### [Data provided]
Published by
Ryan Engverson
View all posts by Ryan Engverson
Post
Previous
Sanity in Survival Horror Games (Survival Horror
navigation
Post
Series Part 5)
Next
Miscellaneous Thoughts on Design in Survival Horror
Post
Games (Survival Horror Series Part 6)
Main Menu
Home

* * *

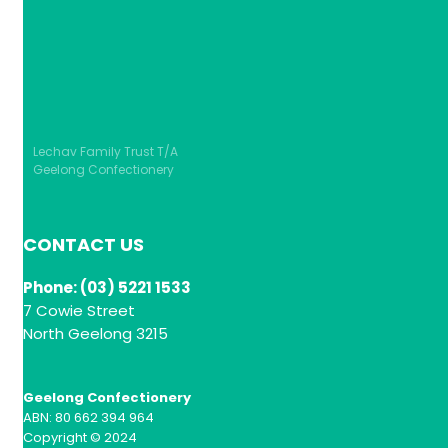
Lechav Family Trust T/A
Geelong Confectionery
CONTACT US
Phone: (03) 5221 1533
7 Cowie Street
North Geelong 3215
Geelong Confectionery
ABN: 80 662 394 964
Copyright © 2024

### [To-do item]
Copy out again the part of the lines above that opens with the line containing "Lechav Family Trust T/A" and closes with the line containing "Copyright © 2024".

### [Task answer]
Lechav Family Trust T/A
Geelong Confectionery
CONTACT US
Phone: (03) 5221 1533
7 Cowie Street
North Geelong 3215
Geelong Confectionery
ABN: 80 662 394 964
Copyright © 2024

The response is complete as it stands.